Once this initial setup process is finished we can then tell the Clonezilla that we would like to image A and B. This process starts a udpcast server on the Clonezilla server. Then we should restart A and B. When the start back up Clonezilla will serve each of them a Linux based boot image over PXE that runs a udpcast command in order to grab the image and throw it on to a local drive/partition. Because of the way that udpcast works it will not start transmitting until all the nodes have rendezvoused or until a timeout expires. After this the udpcast server will serve up the image and A and B will pipe this data into an image restoration program that will write it to the drive. Once this is finished the machine will restart and PXE boot again, but this time will chain into the newly restored image.

Composite Parts

Clonezilla is mainly a collection of shell scripts that combine many other pieces of software together into a useful system. The first of these is DRBL, another project of NCHC. DRBL stands for Diskless Remote Boot Linux. The main purpose of DRBL is to allow a single server to maintain the filesystem for a machine while other nodes may boot without a local disk and will be fed a boot image over PXE that sets up an NFS mount on the remote DRBL server to allow it to operate without a disk.

Clonezilla’s goal is somewhat more modest than this, but it uses DRBL’s PXE boot support in order to actually serve images to nodes.

As for multicast Clonezilla simply uses udpcast’s udp-send and udp-receive commands in order to move data from the Server to nodes.

For partition imaging Clonezilla is able to use three systems: partimage, partclone, ntfsclone, and dd.

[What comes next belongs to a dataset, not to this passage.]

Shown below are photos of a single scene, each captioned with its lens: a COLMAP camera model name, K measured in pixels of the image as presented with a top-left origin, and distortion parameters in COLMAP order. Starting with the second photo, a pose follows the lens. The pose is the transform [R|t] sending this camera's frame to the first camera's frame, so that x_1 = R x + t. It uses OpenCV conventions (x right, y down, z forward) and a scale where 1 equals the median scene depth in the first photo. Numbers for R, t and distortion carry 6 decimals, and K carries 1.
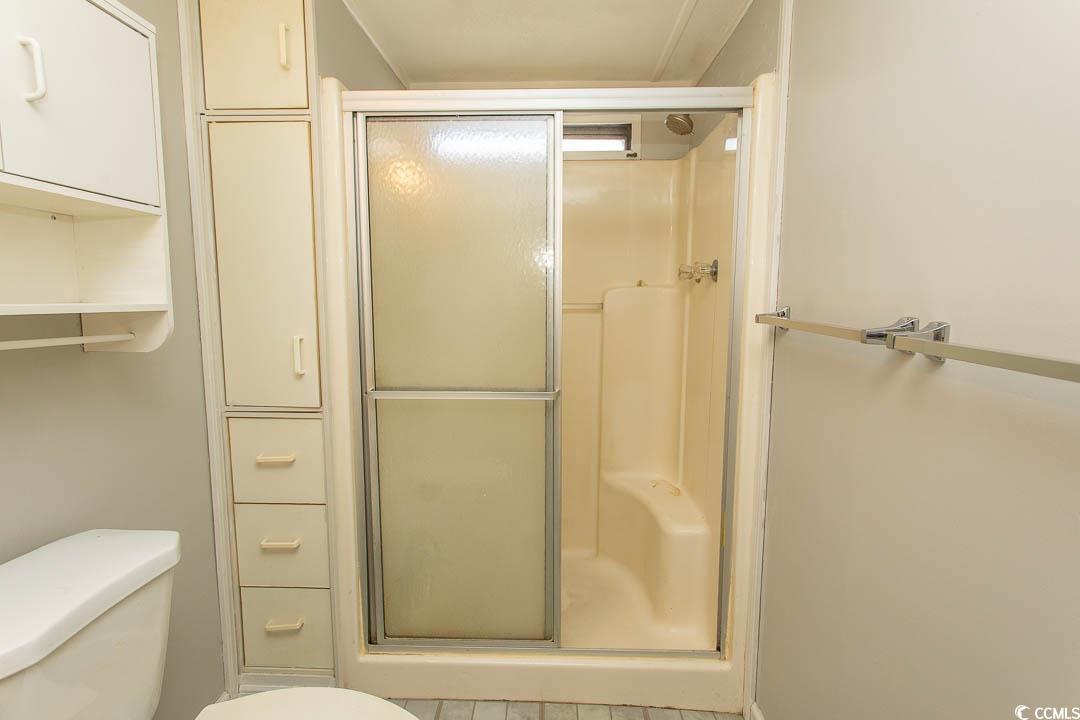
lens RADIAL K [[510.7, 0, 536.4], [0, 510.7, 355.9], [0, 0, 1]] dist [0.001389, 0.001069]
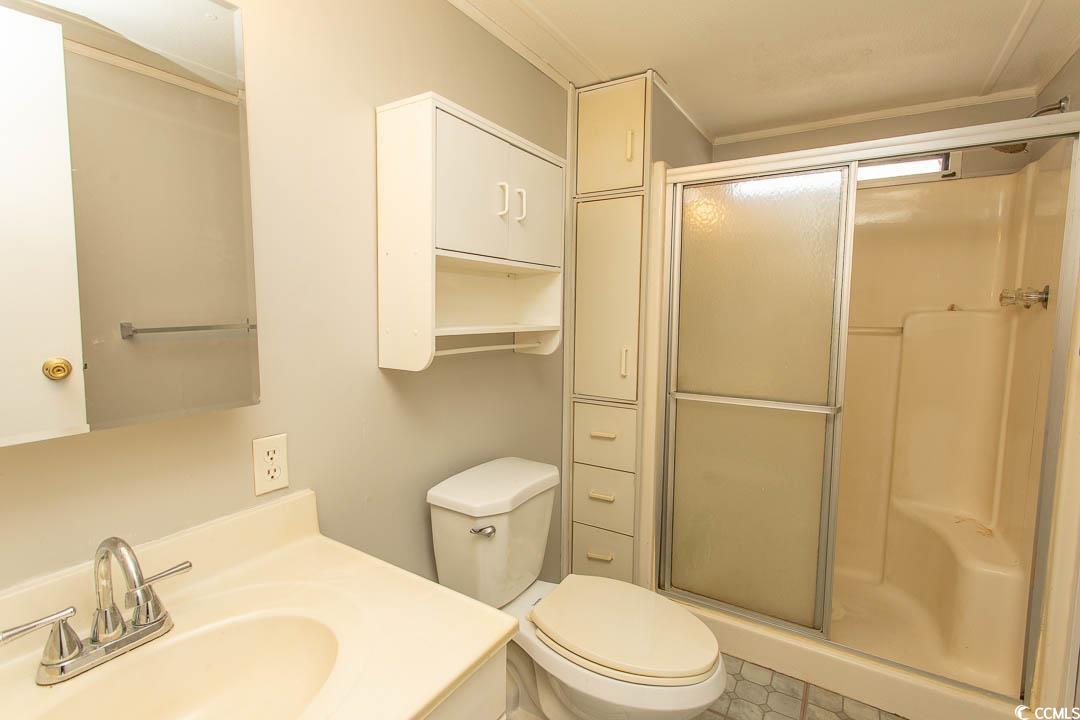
lens RADIAL K [[510.7, 0, 536.4], [0, 510.7, 355.9], [0, 0, 1]] dist [0.001389, 0.001069]
pose [[0.861304, 0.051728, -0.505450, 0.030479], [-0.064104, 0.997918, -0.007107, 0.007343], [0.504030, 0.038522, 0.862827, -0.305920]]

Partimage is unaffiliated with NCHC and started development in 2001, though it doesn’t seem to be in especially active development as the last stable release was in 2010. It supports many file systems (with support meaning it can essentially ignore unused sectors on the disk to reduce image size and clone/restoration time) specifically: ext2/ext3, reiserfs-3, fat16/32, hpfs, jfs, xfs. Beta: ufs, hfs Experimental: ntfs. Of note from this list, though, is that UFS’s support is apparently “experimental”. In addition, ext4 is very much not supported. An ext4 image can be cloned as an ext3 image, but if any ext4 features are used (like extents) then it will result in an unusable image. Partimage claims that the format is designed to ensure that restoring a disk happens sequentially across the drive so that it uses the minimum number of seeks.

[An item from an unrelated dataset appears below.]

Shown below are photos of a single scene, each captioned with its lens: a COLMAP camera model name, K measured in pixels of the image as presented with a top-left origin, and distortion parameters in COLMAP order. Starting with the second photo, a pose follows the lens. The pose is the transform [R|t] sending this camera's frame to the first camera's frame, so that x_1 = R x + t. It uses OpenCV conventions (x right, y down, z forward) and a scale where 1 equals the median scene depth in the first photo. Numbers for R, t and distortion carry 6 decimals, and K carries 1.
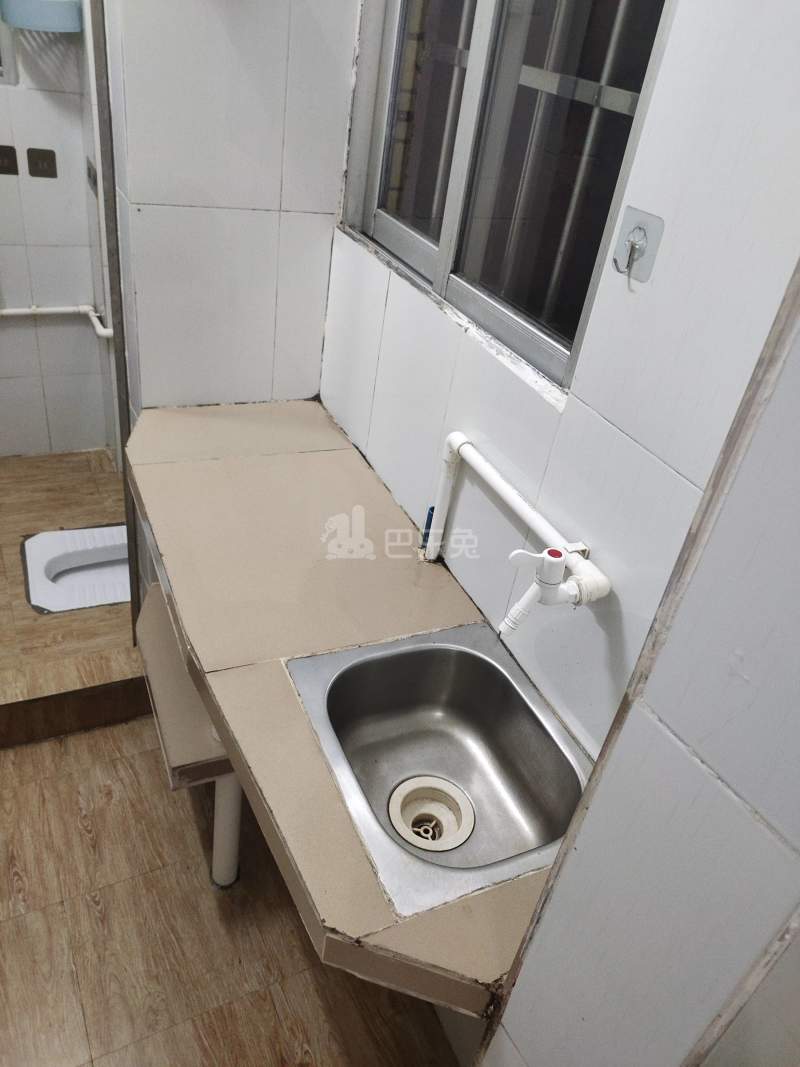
lens RADIAL K [[776.9, 0, 380.7], [0, 776.9, 535.2], [0, 0, 1]] dist [0.052496, -0.050838]
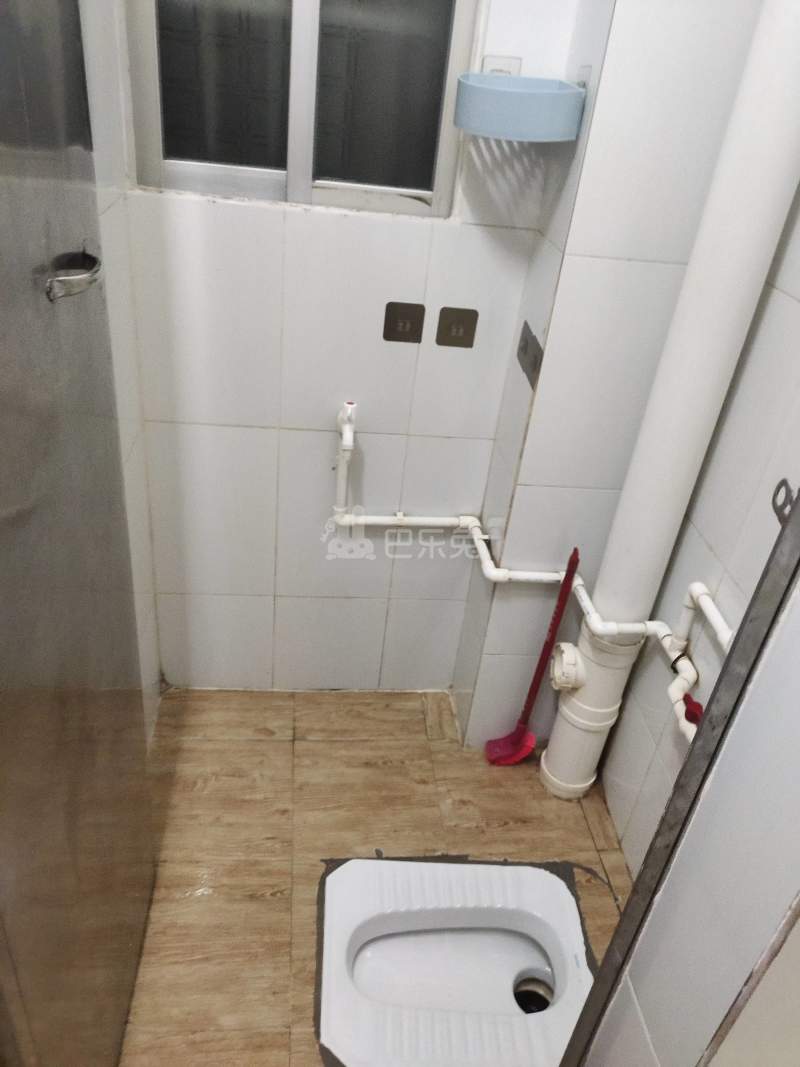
lens RADIAL K [[776.9, 0, 380.7], [0, 776.9, 535.2], [0, 0, 1]] dist [0.052496, -0.050838]
pose [[0.928605, 0.153343, -0.337905, -0.219756], [-0.181293, 0.982023, -0.052568, -0.232033], [0.323769, 0.110074, 0.939711, 0.344204]]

Partclone is a project developed by NCHC as a replacement to partimage and is the default imaging system used by Clonezilla. It has support for many more filesystems, though ext2, ext3, ext4, hfs+, reiserfs, reiser4, btrfs, vmfs3, vmfs5, xfs, jfs, ufs, ntfs, fat(12/16/32), exfat.

Ntfsclone for the purpose of this analysis I didn't look into ntfsclone too much. As the name suggests, it only supports cloning ntfs.

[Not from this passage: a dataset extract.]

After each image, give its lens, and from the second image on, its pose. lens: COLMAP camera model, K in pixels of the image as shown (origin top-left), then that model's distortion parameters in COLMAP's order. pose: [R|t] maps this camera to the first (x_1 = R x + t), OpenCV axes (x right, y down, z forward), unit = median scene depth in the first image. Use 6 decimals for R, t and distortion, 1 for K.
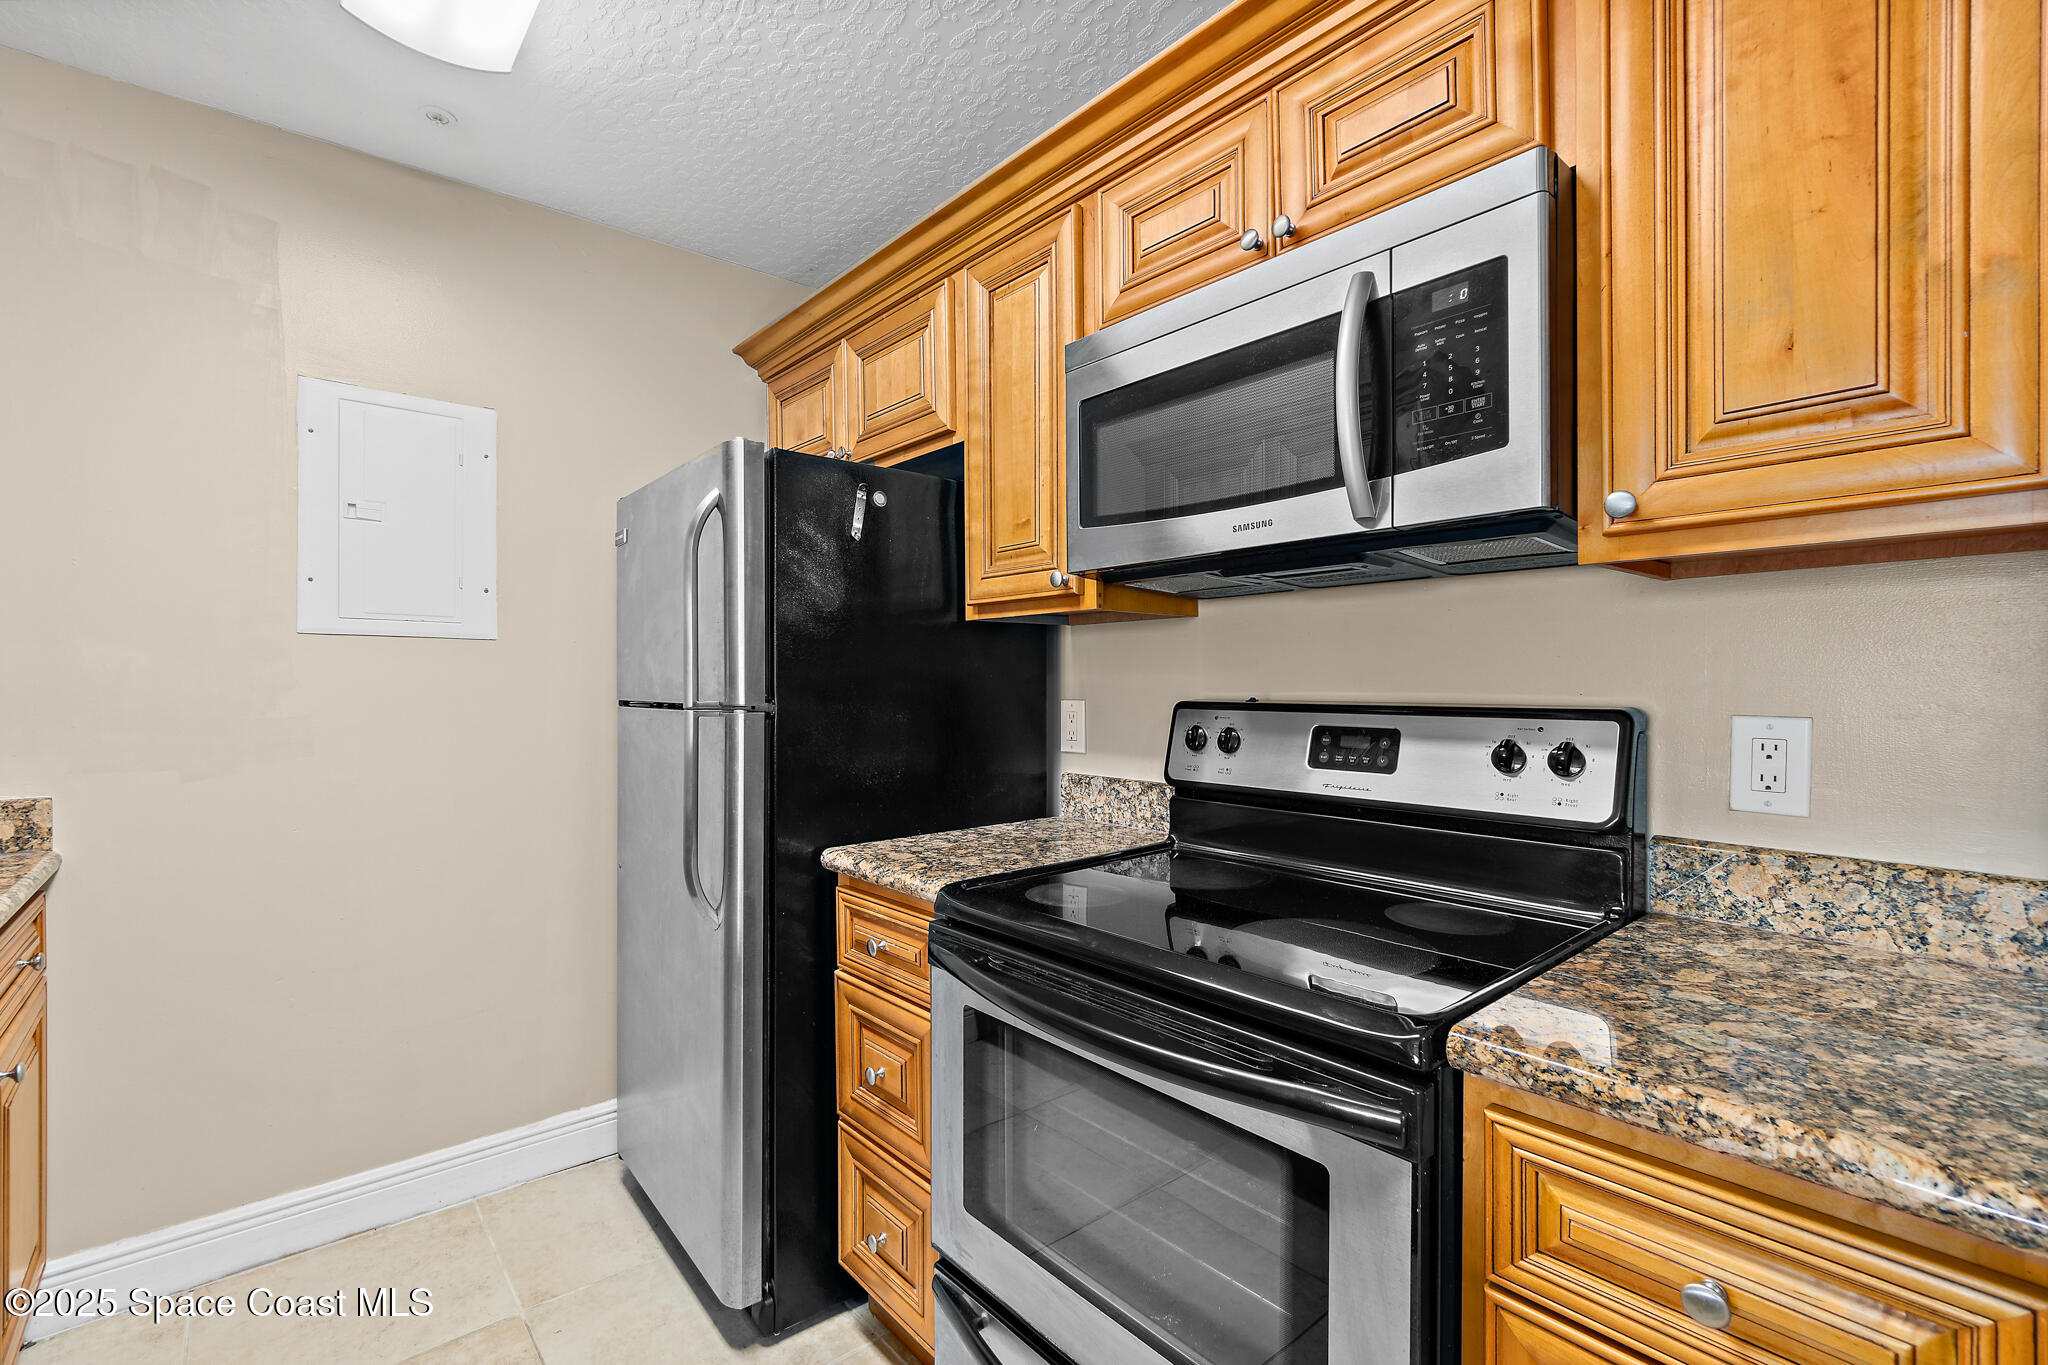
lens RADIAL K [[885.1, 0, 1024.0], [0, 885.1, 682.5], [0, 0, 1]] dist [0.000306, 0.000030]
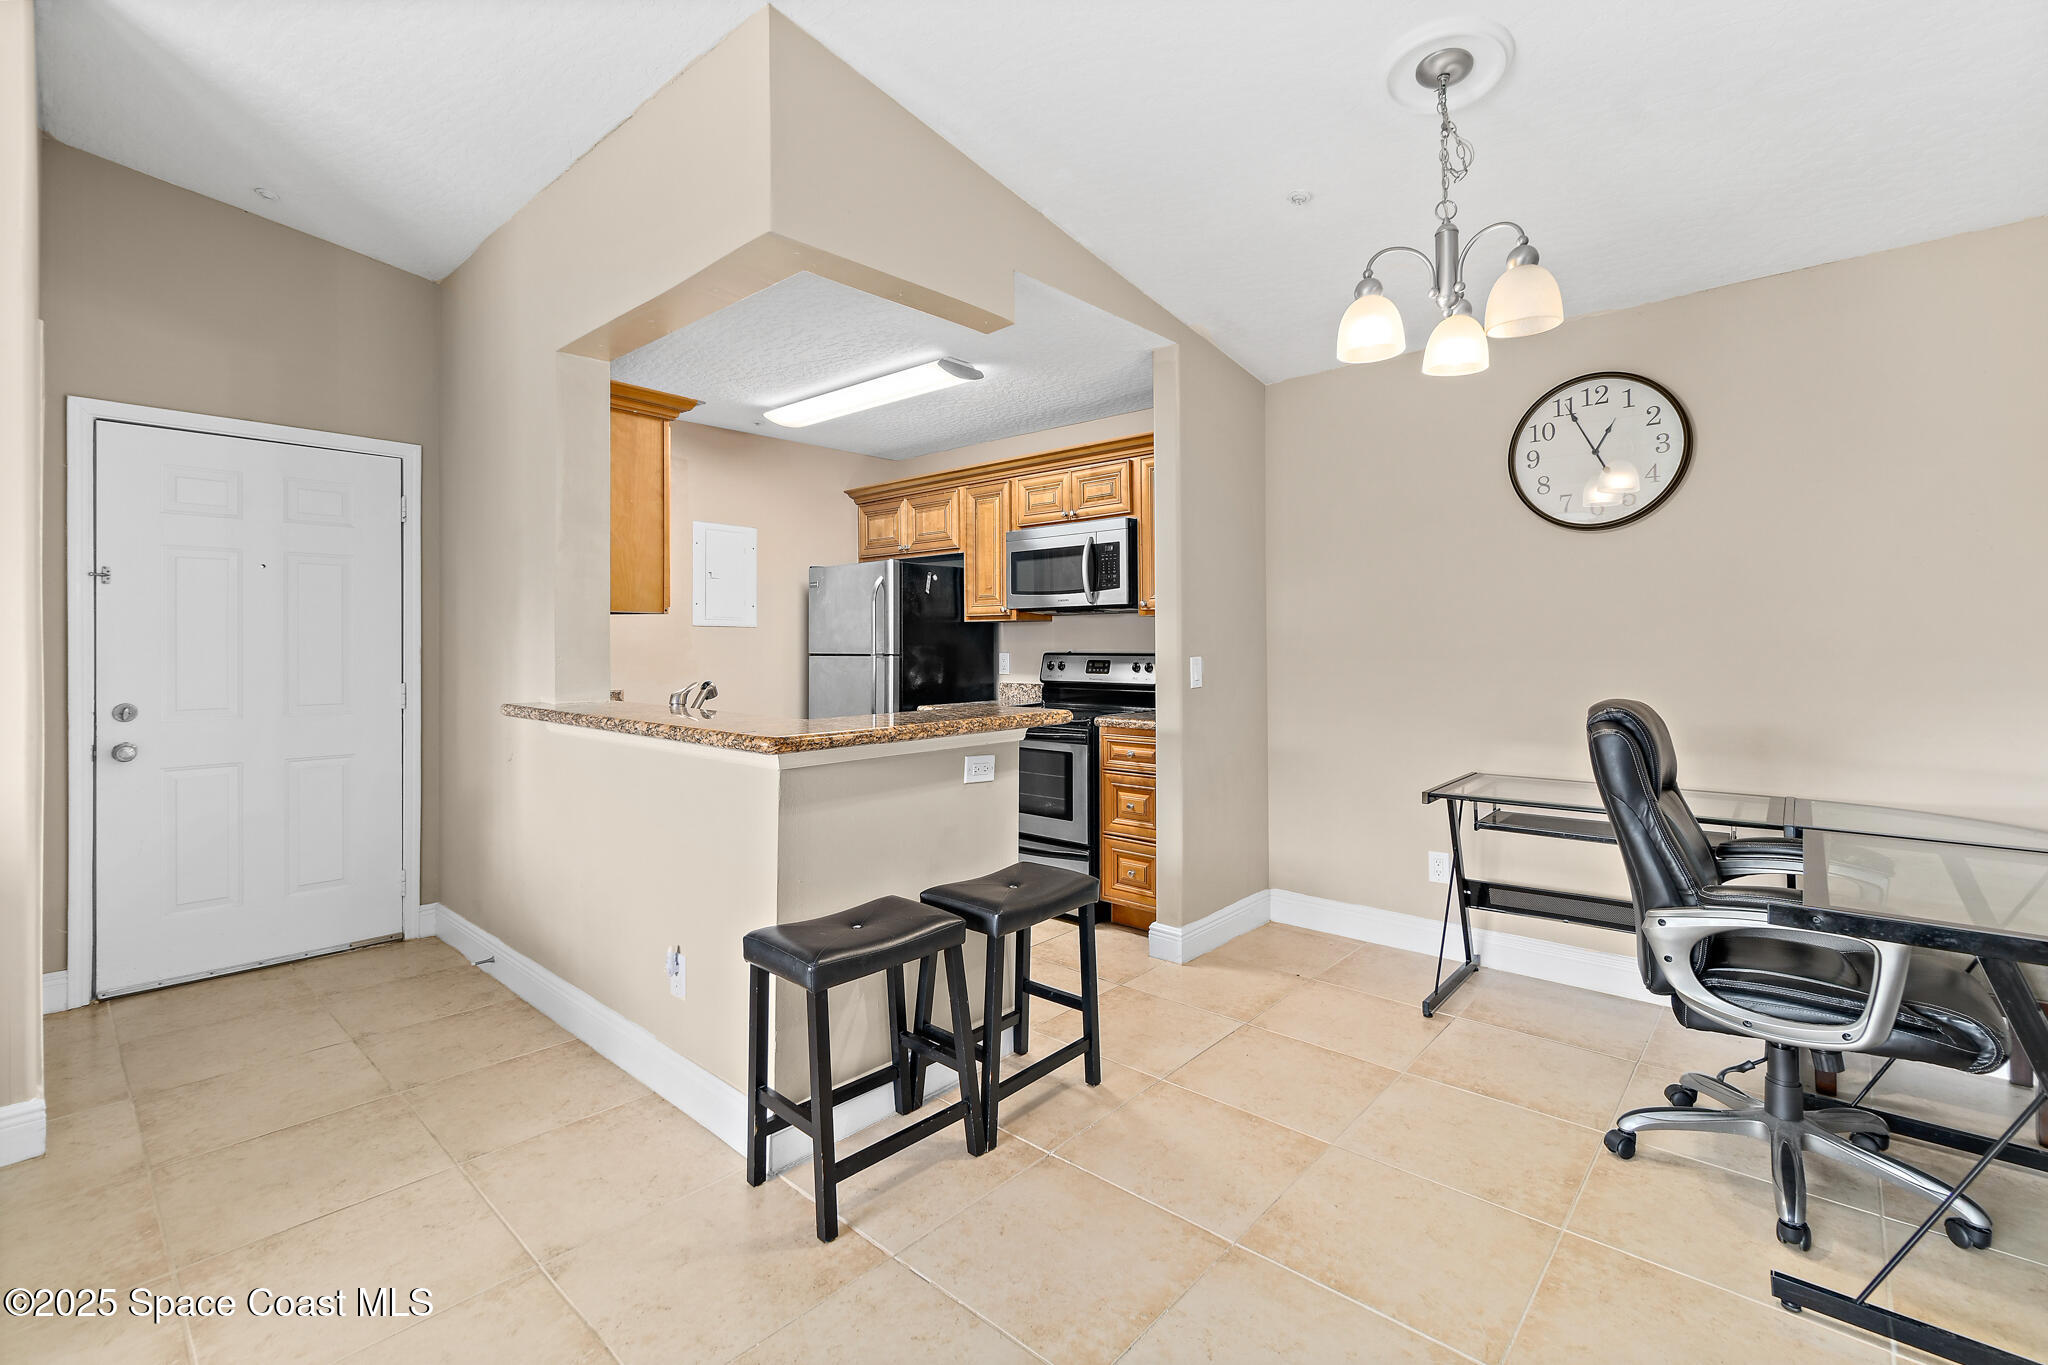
lens RADIAL K [[899.8, 0, 1018.8], [0, 899.8, 663.7], [0, 0, 1]] dist [0.000238, 0.000013]
pose [[0.993424, -0.001919, 0.114479, -0.240047], [-0.000357, 0.999803, 0.019859, -0.000413], [-0.114495, -0.019769, 0.993227, -1.874611]]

dd is exactly what you’d expect, it simply runs dd on the partition and writes it to a file. The file is generally gzipped to save some space, though it still ends up being very large. Since the above systems support most of the common file system formats dd is rarely used, though it is available if a partition’s file system is unsupported.

Clonezilla’s Shortcomings

As of version 2.1.2-20 Clonezilla doesn't actually support multiple image restore sessions happening on the same LAN. This is something that would definitely need to be remedied if it was adopted by DeterLab. On the positive side, though, this isn't a problem with udpcast itself. Udpcast uses a default multicast address that Clonezilla doesn't change right now. Adding support for multiple restores would only involve modifying the way that Clonezilla calls udpcast to ensure that we have each restore session happening on its own multicast address.

Performance Numbers

In order to test potential performance of Clonezilla in comparison to the current frisbee system I created a deter experiment for testing each. The Clonezilla experiment used three Ubuntu machines with one server imaging two clients while the frisbee experiment used three FreeBSD 9 machines running frisbee (this is due to the fact that while Frisbee’s imagezip and imageunzip programs can be compiled and run on Linux, Frisbee's frisbee client can only run under FreeBSD).